Caption: Irene enjoying the therapeutic effects of her lovely paintings at home
“I realised I needed space to do the things I enjoy, to breathe some fresh air. As a caregiver, you can still do things that make you happy. You can learn something new while taking care of your loved ones. If you can’t go out, you can do things at home. If you do not expand your world, when your loved ones are gone, you will be all alone.”
Irene’s artistic flair caught the attention of her teachers when she was in primary two. Her drawing of a satay man selling food by the road side left her teachers in awe. They were so impressed by her intricate and expressive artwork that they displayed her painting in school even after she graduated.
The 57-year-old talented artist has since produced a few hundred paintings ever since she quit her merchandising job some 15 years ago to focus on her artistic pursuits. Irene specialises in acrylics, oils, pastels and water colour painting. Art has since become her sanctuary, offering respite and giving her comfort, as she took on the role of a caregiver some eight years ago.
Caption: Irene (right) relaxing with her mother Mdm Boh, (left) against a backdrop of her favourite lion painting
Caption: Irene’s first exhibition – “The Gathering of the Lions” – held in 2014, featured 49 lion paintings by her, and some of her students and friends.
Facing life’s trials with grit and tenacity
Being the only child and the sole bread winner taking on multiple responsibilities, Irene often feels emotionally and mentally drained. She faces the arduous task of caring for her 83-year-old mother Mdm Boh Chong Lin 24/7. She scrubs the floor, prepares meals, manages medical appointments, and helps her mother bathe and brush her teeth.
On good days, Irene is able to work on her art work undisturbed and even finds time to run errands outside. On bad days, she would be in a constant state of vigilance, assuming the role of a tireless guardian especially during night time. To keep her mother safe, Irene would keep away the knives and sharp objects, and not let her out of her sight.

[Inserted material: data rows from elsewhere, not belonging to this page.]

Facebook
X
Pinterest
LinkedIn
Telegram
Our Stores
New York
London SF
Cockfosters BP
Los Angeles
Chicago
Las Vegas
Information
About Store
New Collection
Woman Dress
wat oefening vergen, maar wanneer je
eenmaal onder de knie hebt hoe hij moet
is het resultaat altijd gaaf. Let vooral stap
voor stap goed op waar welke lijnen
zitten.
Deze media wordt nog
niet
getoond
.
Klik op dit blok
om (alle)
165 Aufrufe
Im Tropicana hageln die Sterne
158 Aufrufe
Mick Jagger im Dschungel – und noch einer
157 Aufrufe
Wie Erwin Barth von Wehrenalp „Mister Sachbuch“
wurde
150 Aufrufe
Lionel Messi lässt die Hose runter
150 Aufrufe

“It is tough as a caregiver. I can be perpetually on edge when my mother’s condition is unstable. I would worry about whether my mother would harm herself when I am asleep. I have to anticipate her every move,” said Irene.
In touch with oneself
One day, while reflecting on her life, Irene wondered how she would feel if she were on her death bed. It dawned on her that she should carve out time for self-care. It marked a turning point for her.
Caption: Art provides an emotional outlet for Irene to enjoy the moment and experience spiritual connection
Caption: Irene posing with her motorcycle painting which took eight hours of intense focus and precision
“I realised I needed space to do the things I enjoy, to breathe some fresh air. As a caregiver, you can still do things that make you happy. You can learn something new while taking care of your loved ones. If you can’t go out, you can do things at home. If you do not expand your world, when your loved ones are gone, you will be all alone,” said Irene.

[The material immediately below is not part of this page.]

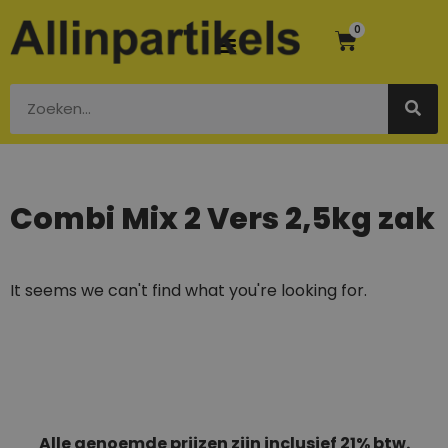
0
Combi Mix 2 Vers 2,5kg zak
It seems we can't find what you're looking for.
Alle genoemde prijzen zijn inclusief 21% btw.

Irene’s greatest challenge was during the pandemic when her mother’s dementia worsened. She stopped going to church even as many of her friends stayed home. During that time, she was working on a major art piece when my mother suffered a meltdown. “I had to move my easle from my art room to the main hall so I could keep an eye on her every move. I always tell people, each of my painting is a miracle. Every brush stroke is filled ‘sweat and blood’,” added Irene.
Not losing hope
When asked what keeps her going, Irene said, “My faith is my pillar; it gives me hope. When I draw and paint, I feel a burst of energy. When you have passion, you can walk through life’s obstacles. I also meditate to focus on my inner strength,” said Irene.
Other than selling her art pieces, Irene also uses them to touch the hearts of people. “A picture speaks a thousand words. Through my painting, I sometimes see people tear. They don’t tell me how they feel all the time because it is personal, but I know they were touched,” added Irene.
Caption: Irene conducting an art session for caregivers at TOUCHpoint@AMK 433
In 2022, Irene was referred to TOUCHpoint@AMK 433. She was then invited by TOUCH’s social worker to join Carers’ Circle, a support group for caregivers. Other than meeting other caregivers, Irene was able to contribute by conducting her first art lesson in May 2023. “I make the best use of my time when my mother feels fine. We will both attend the caregivers support group. I also enjoy imparting my artistic skills to others and doing what I can to bring joy to people’s lives,” said Irene.